─── Source material ───

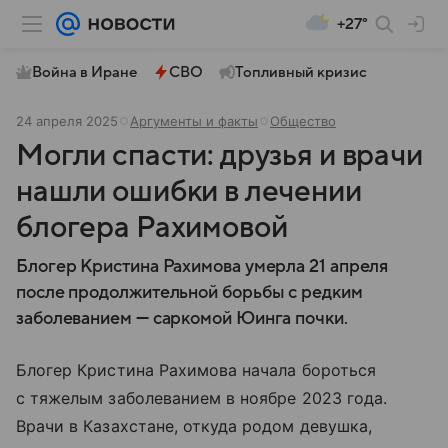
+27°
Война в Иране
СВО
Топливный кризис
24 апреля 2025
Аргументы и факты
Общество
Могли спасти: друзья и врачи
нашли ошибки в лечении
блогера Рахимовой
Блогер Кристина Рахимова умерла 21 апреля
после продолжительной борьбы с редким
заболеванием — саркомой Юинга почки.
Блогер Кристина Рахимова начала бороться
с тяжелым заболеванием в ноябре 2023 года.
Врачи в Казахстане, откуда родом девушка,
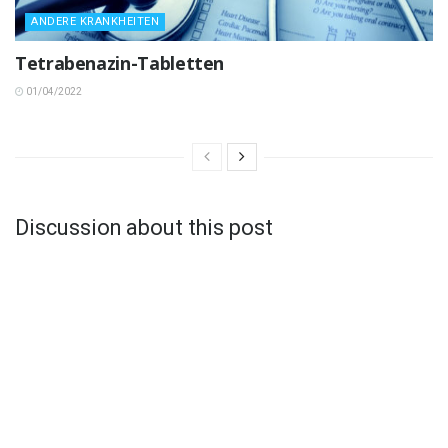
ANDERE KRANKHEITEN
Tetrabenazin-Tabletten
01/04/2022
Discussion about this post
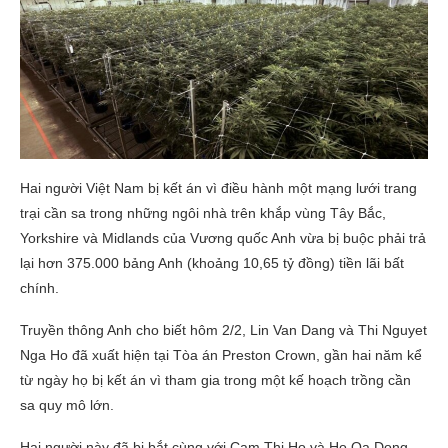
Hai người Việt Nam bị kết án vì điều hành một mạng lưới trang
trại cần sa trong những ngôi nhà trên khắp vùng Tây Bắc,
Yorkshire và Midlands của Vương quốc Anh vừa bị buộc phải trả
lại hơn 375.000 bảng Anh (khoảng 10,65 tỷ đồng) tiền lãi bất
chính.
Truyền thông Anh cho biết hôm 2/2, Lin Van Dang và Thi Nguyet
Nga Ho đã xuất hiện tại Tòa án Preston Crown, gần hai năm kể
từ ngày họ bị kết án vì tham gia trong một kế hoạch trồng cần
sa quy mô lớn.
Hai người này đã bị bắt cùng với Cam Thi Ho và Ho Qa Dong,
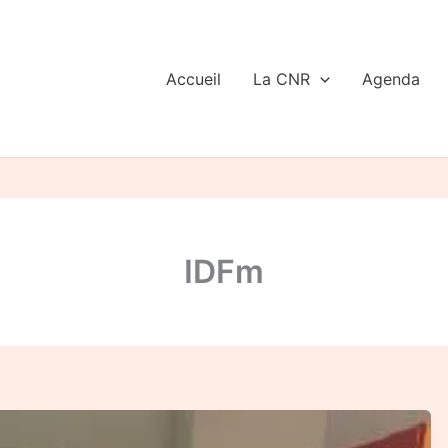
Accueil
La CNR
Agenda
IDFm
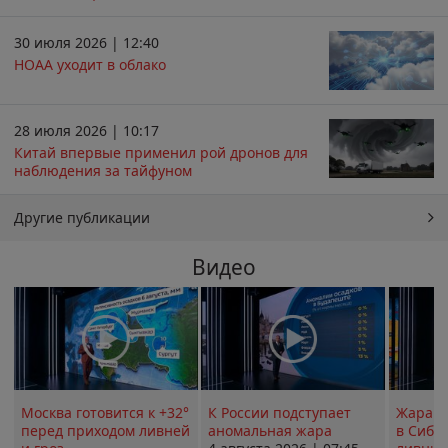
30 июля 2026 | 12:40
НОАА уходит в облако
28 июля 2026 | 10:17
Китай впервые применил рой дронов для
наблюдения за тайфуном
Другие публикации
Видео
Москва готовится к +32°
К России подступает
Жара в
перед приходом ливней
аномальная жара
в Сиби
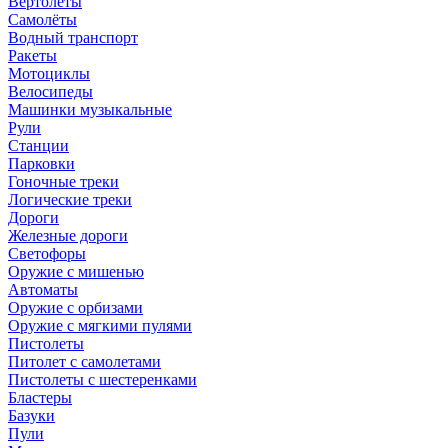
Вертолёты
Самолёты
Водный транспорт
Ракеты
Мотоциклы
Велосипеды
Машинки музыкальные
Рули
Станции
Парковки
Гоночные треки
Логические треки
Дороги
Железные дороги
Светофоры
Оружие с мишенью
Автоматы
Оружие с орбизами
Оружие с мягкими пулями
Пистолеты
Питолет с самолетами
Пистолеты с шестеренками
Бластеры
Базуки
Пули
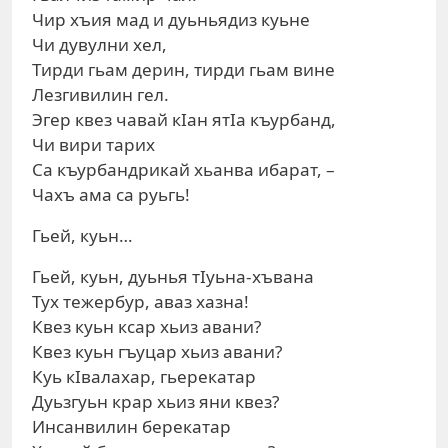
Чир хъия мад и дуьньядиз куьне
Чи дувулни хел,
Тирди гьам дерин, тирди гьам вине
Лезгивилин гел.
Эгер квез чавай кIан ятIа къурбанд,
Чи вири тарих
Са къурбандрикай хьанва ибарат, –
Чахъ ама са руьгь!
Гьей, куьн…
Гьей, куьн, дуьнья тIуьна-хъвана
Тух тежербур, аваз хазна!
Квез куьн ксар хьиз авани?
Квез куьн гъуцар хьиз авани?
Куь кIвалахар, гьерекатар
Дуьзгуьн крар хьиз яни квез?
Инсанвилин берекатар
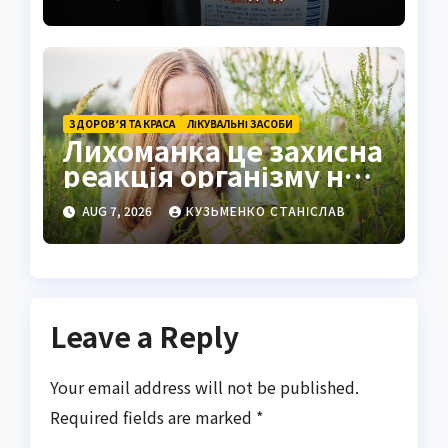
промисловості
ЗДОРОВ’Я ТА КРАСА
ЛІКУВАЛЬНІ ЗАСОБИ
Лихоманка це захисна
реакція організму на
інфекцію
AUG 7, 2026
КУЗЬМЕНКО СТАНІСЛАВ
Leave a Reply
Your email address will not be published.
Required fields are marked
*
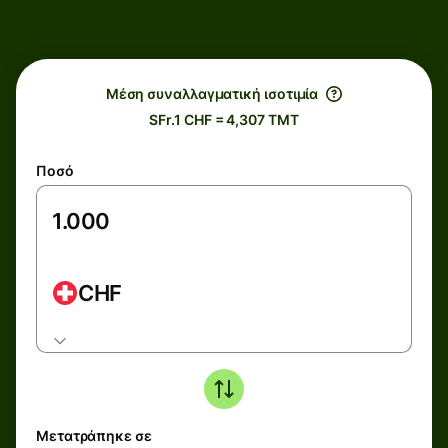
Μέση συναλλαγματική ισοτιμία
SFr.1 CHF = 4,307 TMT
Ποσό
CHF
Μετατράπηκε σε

───

§ Problem to work on
Set down every line of the material above word for word, without the picture markers.

§ Written answer
+27°
Война в Иране
СВО
Топливный кризис
24 апреля 2025
Аргументы и факты
Общество
Могли спасти: друзья и врачи
нашли ошибки в лечении
блогера Рахимовой
Блогер Кристина Рахимова умерла 21 апреля
после продолжительной борьбы с редким
заболеванием — саркомой Юинга почки.
Блогер Кристина Рахимова начала бороться
с тяжелым заболеванием в ноябре 2023 года.
Врачи в Казахстане, откуда родом девушка,
ANDERE KRANKHEITEN
Tetrabenazin-Tabletten
01/04/2022
Discussion about this post
Hai người Việt Nam bị kết án vì điều hành một mạng lưới trang
trại cần sa trong những ngôi nhà trên khắp vùng Tây Bắc,
Yorkshire và Midlands của Vương quốc Anh vừa bị buộc phải trả
lại hơn 375.000 bảng Anh (khoảng 10,65 tỷ đồng) tiền lãi bất
chính.
Truyền thông Anh cho biết hôm 2/2, Lin Van Dang và Thi Nguyet
Nga Ho đã xuất hiện tại Tòa án Preston Crown, gần hai năm kể
từ ngày họ bị kết án vì tham gia trong một kế hoạch trồng cần
sa quy mô lớn.
Hai người này đã bị bắt cùng với Cam Thi Ho và Ho Qa Dong,
Accueil
La CNR
Agenda
IDFm
30 июля 2026 | 12:40
НОАА уходит в облако
28 июля 2026 | 10:17
Китай впервые применил рой дронов для
наблюдения за тайфуном
Другие публикации
Видео
Москва готовится к +32°
К России подступает
Жара в
перед приходом ливней
аномальная жара
в Сиби
Вертолёты
Самолёты
Водный транспорт
Ракеты
Мотоциклы
Велосипеды
Машинки музыкальные
Рули
Станции
Парковки
Гоночные треки
Логические треки
Дороги
Железные дороги
Светофоры
Оружие с мишенью
Автоматы
Оружие с орбизами
Оружие с мягкими пулями
Пистолеты
Питолет с самолетами
Пистолеты с шестеренками
Бластеры
Базуки
Пули
Чир хъия мад и дуьньядиз куьне
Чи дувулни хел,
Тирди гьам дерин, тирди гьам вине
Лезгивилин гел.
Эгер квез чавай кIан ятIа къурбанд,
Чи вири тарих
Са къурбандрикай хьанва ибарат, –
Чахъ ама са руьгь!
Гьей, куьн…
Гьей, куьн, дуьнья тIуьна-хъвана
Тух тежербур, аваз хазна!
Квез куьн ксар хьиз авани?
Квез куьн гъуцар хьиз авани?
Куь кIвалахар, гьерекатар
Дуьзгуьн крар хьиз яни квез?
Инсанвилин берекатар
промисловості
ЗДОРОВ’Я ТА КРАСА
ЛІКУВАЛЬНІ ЗАСОБИ
Лихоманка це захисна
реакція організму на
інфекцію
AUG 7, 2026
КУЗЬМЕНКО СТАНІСЛАВ
Leave a Reply
Your email address will not be published.
Required fields are marked
*
Μέση συναλλαγματική ισοτιμία
SFr.1 CHF = 4,307 TMT
Ποσό
CHF
Μετατράπηκε σε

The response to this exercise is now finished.